Musa needed special magnifying devices to see and read better and, “We made some bigger-size experimental manuals and technical descriptions for her,” Kaplanoglu said.
He also said some of the computers in the lab didn’t have accessible programs, so they had some designated computers for her to use.
Just as early challenges were being eliminated came Musa’s second semester on campus and the arrival of the pandemic. COVID-19 presented unique challenges for everyone, particularly for someone with a visual impairment.
“Everybody has their stories about that,” Musa recalled, “and I remember being ahead in a couple of the courses. Then the shutdown happened and the shift to online courses.
“The struggle with that for me was I couldn’t see the Zoom course screen shares. That turned out to be a little technical issue for me.”
Erica Hausler, associate director of the Disability Resource Center at UTC, said she has worked with only a handful of students with vision issues at the level Musa experiences.
“I was in the testing center when she was starting here, so I got to know her more on a personal level in the sense that she was in my office a lot doing tests. I remember her saying, ‘Hey, I can’t see this. What can we do?’ and I’d say, ‘Let’s try this,’” Hausler said.
“Some of it was trial-and-error because we were both learning at the same time. Once we got a rhythm, it just became, ‘How are things going? Are you having any concerns?’ and then pointing her in the right direction on campus.
“She’s a wonderful self-advocate. She comes to us and says, ‘Hey, here’s a problem I haven’t found a way to solve yet. Let’s put our brains together.’”
They still converse on a regular basis. Hausler said Musa recently stopped by the Disability Resource Center for fax assistance.
“None of our printers on campus are accessible for the visually impaired, so we assisted in getting some of those done so that she could move forward to something after UTC,” Hausler said.
In summing up her UTC career, Musa praised the resources provided by Hausler and the Disability Resource Center, saying, “They’ve always been on top of everything for me.”

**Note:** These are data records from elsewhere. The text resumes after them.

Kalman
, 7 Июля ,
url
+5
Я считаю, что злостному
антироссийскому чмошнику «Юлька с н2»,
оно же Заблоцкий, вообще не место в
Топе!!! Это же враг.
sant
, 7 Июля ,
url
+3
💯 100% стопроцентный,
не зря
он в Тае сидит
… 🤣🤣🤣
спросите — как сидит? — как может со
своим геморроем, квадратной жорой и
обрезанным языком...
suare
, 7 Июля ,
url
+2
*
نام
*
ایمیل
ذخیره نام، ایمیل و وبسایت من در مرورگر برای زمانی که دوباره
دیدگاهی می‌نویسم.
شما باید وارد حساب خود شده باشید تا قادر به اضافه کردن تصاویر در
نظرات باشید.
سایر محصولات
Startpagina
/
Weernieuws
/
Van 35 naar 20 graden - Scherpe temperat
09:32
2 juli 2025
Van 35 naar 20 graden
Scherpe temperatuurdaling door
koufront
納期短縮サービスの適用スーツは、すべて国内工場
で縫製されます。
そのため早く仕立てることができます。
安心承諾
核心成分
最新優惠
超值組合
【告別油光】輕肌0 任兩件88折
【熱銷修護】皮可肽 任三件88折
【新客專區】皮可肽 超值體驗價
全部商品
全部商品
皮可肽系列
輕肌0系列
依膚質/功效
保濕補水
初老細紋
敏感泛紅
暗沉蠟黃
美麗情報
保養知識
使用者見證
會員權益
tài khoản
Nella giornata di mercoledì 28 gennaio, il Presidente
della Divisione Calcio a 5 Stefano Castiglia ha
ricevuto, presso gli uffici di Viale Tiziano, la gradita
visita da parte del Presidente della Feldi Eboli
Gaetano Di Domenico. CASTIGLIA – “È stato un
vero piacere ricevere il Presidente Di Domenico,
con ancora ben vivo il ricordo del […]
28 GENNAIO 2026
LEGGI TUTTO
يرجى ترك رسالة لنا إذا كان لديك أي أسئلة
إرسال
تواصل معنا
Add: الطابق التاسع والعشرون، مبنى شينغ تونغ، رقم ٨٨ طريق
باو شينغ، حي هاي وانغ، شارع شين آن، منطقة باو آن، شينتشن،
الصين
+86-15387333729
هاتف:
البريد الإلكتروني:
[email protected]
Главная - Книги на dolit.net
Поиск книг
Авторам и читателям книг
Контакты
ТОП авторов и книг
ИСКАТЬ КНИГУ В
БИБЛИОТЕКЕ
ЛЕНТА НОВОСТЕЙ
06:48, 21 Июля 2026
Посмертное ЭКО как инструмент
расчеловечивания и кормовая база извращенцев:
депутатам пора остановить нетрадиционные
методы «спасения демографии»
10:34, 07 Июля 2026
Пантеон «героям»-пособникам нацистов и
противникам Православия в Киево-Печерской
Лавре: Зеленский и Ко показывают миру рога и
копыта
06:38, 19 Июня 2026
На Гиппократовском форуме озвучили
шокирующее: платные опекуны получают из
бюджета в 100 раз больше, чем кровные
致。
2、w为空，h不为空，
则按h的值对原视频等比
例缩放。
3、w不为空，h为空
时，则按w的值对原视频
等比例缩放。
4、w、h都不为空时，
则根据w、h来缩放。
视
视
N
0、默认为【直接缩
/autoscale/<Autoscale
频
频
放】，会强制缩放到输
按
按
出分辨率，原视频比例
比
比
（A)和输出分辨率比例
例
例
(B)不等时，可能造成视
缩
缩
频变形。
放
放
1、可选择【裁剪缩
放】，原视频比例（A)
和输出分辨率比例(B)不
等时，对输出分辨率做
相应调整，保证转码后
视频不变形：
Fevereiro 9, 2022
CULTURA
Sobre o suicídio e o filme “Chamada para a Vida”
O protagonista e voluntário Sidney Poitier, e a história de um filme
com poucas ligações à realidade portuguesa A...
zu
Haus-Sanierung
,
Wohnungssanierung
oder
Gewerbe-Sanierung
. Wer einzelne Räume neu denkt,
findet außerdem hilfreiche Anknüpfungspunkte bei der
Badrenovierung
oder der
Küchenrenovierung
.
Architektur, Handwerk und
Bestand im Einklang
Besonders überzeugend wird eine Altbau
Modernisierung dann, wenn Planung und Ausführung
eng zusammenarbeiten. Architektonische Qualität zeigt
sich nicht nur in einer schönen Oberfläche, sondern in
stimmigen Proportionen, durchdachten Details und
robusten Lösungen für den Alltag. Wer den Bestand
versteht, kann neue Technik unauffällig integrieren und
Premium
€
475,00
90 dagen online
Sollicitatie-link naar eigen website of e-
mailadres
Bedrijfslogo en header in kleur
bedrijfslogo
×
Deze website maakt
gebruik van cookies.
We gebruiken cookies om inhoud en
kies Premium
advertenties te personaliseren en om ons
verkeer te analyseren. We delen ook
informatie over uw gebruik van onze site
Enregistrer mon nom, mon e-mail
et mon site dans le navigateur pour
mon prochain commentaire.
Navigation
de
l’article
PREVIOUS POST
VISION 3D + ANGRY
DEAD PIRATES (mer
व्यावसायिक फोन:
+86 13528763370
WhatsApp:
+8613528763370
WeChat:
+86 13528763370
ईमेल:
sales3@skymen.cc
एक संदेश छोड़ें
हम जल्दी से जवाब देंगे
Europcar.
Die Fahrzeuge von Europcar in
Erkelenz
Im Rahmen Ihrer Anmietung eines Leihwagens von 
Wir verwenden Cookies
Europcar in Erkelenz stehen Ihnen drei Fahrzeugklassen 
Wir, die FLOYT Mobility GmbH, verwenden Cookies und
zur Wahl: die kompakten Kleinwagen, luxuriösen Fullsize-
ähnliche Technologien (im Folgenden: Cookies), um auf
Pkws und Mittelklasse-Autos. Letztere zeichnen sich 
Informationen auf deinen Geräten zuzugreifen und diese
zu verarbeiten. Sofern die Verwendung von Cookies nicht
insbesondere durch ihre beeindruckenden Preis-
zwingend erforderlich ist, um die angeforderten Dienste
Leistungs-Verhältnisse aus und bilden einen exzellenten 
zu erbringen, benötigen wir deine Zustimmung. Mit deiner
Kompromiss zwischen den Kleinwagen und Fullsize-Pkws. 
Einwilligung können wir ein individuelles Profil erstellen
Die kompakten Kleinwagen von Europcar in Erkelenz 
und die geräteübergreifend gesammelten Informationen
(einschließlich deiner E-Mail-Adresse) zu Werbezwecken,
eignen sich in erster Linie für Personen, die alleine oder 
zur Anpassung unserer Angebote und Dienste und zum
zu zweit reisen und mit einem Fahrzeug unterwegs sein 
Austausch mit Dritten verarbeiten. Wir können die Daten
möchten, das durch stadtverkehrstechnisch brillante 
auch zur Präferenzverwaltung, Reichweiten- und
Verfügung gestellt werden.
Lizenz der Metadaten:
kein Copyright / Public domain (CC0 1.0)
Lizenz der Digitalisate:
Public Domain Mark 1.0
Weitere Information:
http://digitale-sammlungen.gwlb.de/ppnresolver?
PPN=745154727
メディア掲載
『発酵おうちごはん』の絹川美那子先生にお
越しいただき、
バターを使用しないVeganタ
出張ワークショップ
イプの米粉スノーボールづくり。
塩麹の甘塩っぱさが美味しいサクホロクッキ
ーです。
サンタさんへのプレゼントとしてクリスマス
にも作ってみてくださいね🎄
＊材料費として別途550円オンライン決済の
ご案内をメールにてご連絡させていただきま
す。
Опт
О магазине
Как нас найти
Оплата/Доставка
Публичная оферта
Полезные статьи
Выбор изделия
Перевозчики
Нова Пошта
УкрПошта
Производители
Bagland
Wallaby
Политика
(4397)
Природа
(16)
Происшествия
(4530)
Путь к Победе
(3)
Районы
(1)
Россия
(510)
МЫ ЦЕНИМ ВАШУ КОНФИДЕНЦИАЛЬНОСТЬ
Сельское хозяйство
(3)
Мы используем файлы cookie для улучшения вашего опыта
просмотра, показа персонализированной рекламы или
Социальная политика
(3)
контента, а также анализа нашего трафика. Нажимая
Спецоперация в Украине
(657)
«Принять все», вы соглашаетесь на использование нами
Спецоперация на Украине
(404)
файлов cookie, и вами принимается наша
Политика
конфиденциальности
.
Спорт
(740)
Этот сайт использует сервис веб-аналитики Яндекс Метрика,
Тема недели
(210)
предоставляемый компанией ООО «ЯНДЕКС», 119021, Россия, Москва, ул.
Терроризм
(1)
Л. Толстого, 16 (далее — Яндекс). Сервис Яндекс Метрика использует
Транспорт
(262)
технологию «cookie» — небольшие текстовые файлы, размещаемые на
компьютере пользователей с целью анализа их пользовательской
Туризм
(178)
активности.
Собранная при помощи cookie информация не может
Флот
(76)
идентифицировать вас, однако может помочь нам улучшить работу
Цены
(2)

She extolled the virtues of the College of Engineering and Computer Science’s Student Success Center for its work in connecting her to its women’s mentoring program—which in turn led to her landing an internship with QCells, a solar panel manufacturer with a production facility in Dalton, Georgia.
And she raved about how engineering faculty worked together to help her navigate a difficult degree program.
“I think the fact that a lot of my classes had repeating professors helped me out,” Musa said, “but something I overcame was the difficulty and the rigor of these courses. The first time I took these mechatronics courses, I realized everything is so related to each other because it’s everything all at once about every topic. So I realized that I would go to one professor and then the other professor would be talking about the same topics.
“Then the way I connected them and the way I can utilize those topics about electronics or control systems or coding … I can jump from each of these fields of study and understand them in a broad sense, but also take them and use them in a problem.”
What did her instructors learn from working with Musa?
“I learned that there is no barrier and no limit if you have that passion to learn,” Kaplanoglu said.
“We need to eliminate barriers from her future. If she finds the right environment to work in, she’s going to be a successful engineer.”
Crossing the McKenzie Arena stage closes one chapter and starts a new one for Musa, and she’s ready for what’s ahead. Perhaps it’s in engineering, she said, or maybe teaching.
She said she won’t let her visual impairment hold her back—as she’s never taken the easy route.
“Whatever comes up in the future, I think I can handle it,” Musa said. “If somebody rejects me or if somebody doesn’t think I’m cut out for this field, I can easily prove them wrong.”